Maybe there is the confusion. Communion is a result of community with God and with each other. It is the outcome of the miles, but because we hold it in this physical symbol, it is confused to be a product, something received. And so there seems to be no cost more than showing up. We may know otherwise, but how it feels throws us off the trail.
So what do we do with these pilgrim believers? I am not sure that we have a choice but to run with them. We have to encourage them to join, to explain the club and its usefulness, its purpose, its belonging, but our deep calling is to run and run together bearing the light of Christ, sharing the light of Christ freely.
It just means our running club is always struggling when we are doing our job well.
So run, put in the miles. The pitter-pat tapping of feet on pavement and trail is the hymn of the runner, the praise of the human being alive, taking the Gospel out of the club that has it (sort of) and into the world that needs it. That Gospel is that God loves us, provides and protects us, wants to go with us and us with God into the vistas of Grace where people are lost and lonely, hurting and hungry, where we discover that the Spirit has already been here and that when we love the best, we are the dirtiest, covered in the dust of our rabbi Jesus.
Join in. Come in from the streets and trails of your journey and break bread with us, sing with us, and be refreshed. Pardon us when we celebrate our club too much, try to get you into a uniform, or pitch membership. We just love what we are doing and want you with us.
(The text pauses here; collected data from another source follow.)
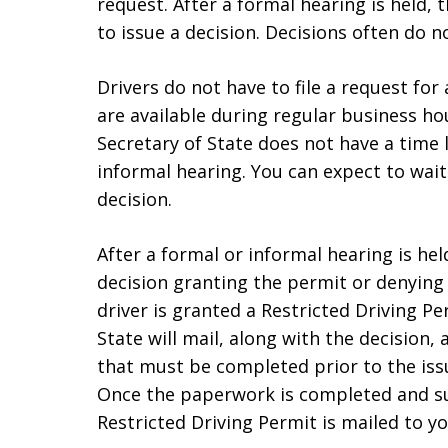
request. After a formal hearing is held, t
to issue a decision. Decisions often do no
Drivers do not have to file a request for
are available during regular business hou
Secretary of State does not have a time l
informal hearing. You can expect to wai
decision.
After a formal or informal hearing is held
decision granting the permit or denying t
driver is granted a Restricted Driving Pe
State will mail, along with the decision, 
that must be completed prior to the iss
Once the paperwork is completed and su
Restricted Driving Permit is mailed to y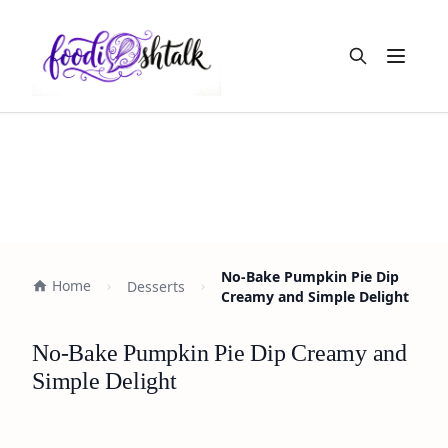
Open m
No-Bake Pumpkin Pie Dip
Home
Desserts
Creamy and Simple Delight
No-Bake Pumpkin Pie Dip Creamy and
Simple Delight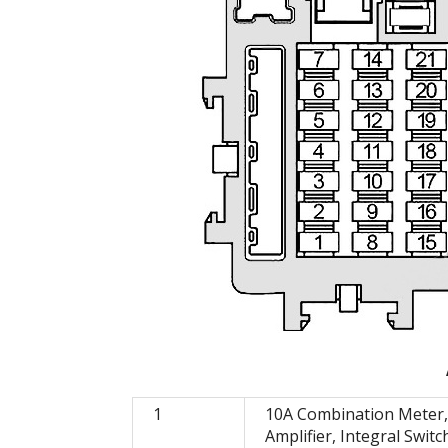
1
10A Combination Meter,
Amplifier, Integral Switc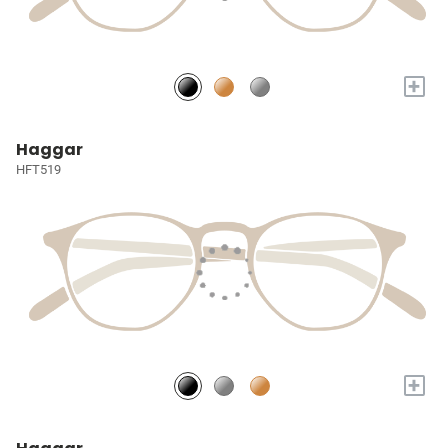
+
Haggar
HFT519
+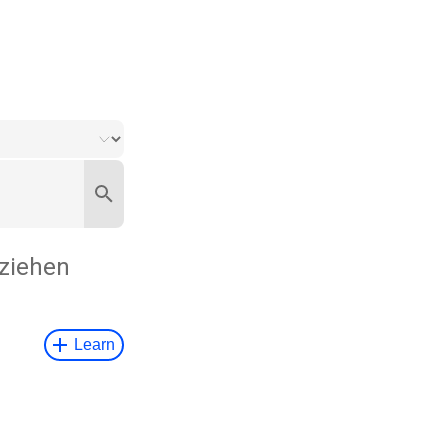
ziehen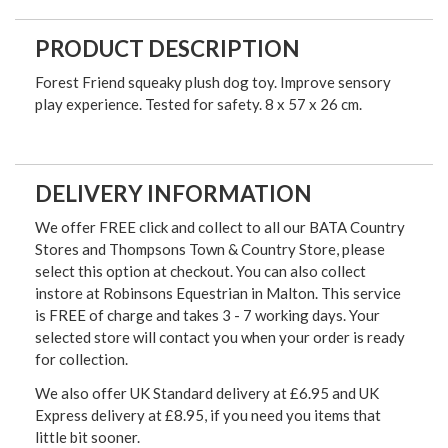
PRODUCT DESCRIPTION
Forest Friend squeaky plush dog toy. Improve sensory
play experience. Tested for safety. 8 x 57 x 26 cm.
DELIVERY INFORMATION
We offer FREE click and collect to all our BATA Country
Stores and Thompsons Town & Country Store, please
select this option at checkout. You can also collect
instore at Robinsons Equestrian in Malton. This service
is FREE of charge and takes 3 - 7 working days. Your
selected store will contact you when your order is ready
for collection.
We also offer UK Standard delivery at £6.95 and UK
Express delivery at £8.95, if you need you items that
little bit sooner.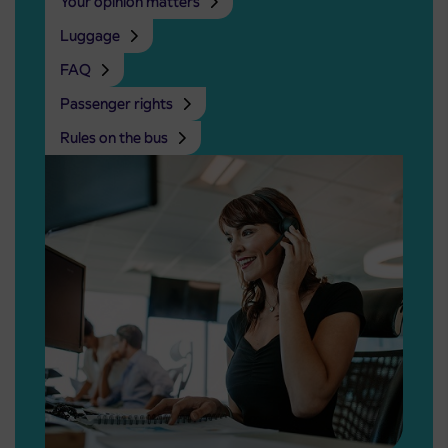
Your opinion matters
Luggage
FAQ
Passenger rights
Rules on the bus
We believe that this work of being a branch is important, providing rest support to the runners, coaching and opportunities to run together, training and easy places to try your feet out, and collected wisdom of a community that is not only broad but deep, millennia-old and dusty in the right way.
Chapter 61: How Pilgrim Monks Are To Be Received
Apr. 15 – Aug. 15 – Dec. 15
If a pilgrim monastic coming from a distant region
wants to live as a guest of the monastery,
let her be received for as long a time as she desires,
provided she is content
with the customs of the place as she finds them
and does not disturb the monastery by superfluous demands,
but is simply content with what she finds.
If, however, she censures or points out anything reasonably
and with the humility of charity,
let the Abbess consider prudently
whether perhaps it was for that very purpose
that the Lord sent her.
If afterwards she should want to bind herself to stability,
her wish should not be denied her,
especially since there has been opportunity
during her stay as a guest
to discover her character.
But if as a guest she was found exacting or prone to vice,
not only should she be denied membership in the community,
but she should even be politely requested to leave,
lest others be corrupted by her evil life.
If, however, she has not proved to be the kind
who deserves to be put out,
she should not only on her own application be received
as a member of the community,
but she should even be persuaded to stay,
that the others may be instructed by her example,
and because in every place it is the same Lord who is served,
the same King for whom the battle is fought.